Aim of the exercise » Wherever "kunnen" turns up in the entries, copy out the line that holds it.
[Opening Stored data section]
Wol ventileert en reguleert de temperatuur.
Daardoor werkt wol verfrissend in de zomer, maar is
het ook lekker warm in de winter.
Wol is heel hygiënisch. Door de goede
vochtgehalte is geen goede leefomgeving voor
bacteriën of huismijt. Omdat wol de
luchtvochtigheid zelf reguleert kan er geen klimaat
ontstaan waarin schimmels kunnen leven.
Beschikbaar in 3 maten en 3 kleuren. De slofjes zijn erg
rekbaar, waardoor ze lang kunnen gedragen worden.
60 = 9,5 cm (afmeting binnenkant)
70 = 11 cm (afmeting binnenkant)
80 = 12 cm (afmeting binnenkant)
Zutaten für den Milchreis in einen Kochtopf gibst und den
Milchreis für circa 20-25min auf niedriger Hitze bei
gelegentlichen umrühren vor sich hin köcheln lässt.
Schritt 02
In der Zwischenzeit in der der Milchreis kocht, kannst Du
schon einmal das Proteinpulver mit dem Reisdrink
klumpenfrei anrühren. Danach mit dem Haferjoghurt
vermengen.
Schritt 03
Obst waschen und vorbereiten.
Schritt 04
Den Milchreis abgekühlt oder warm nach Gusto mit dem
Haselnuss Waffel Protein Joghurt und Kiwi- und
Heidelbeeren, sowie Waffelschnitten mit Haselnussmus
[Closing Stored data section]
Completed task »
ontstaan waarin schimmels kunnen leven.
rekbaar, waardoor ze lang kunnen gedragen worden.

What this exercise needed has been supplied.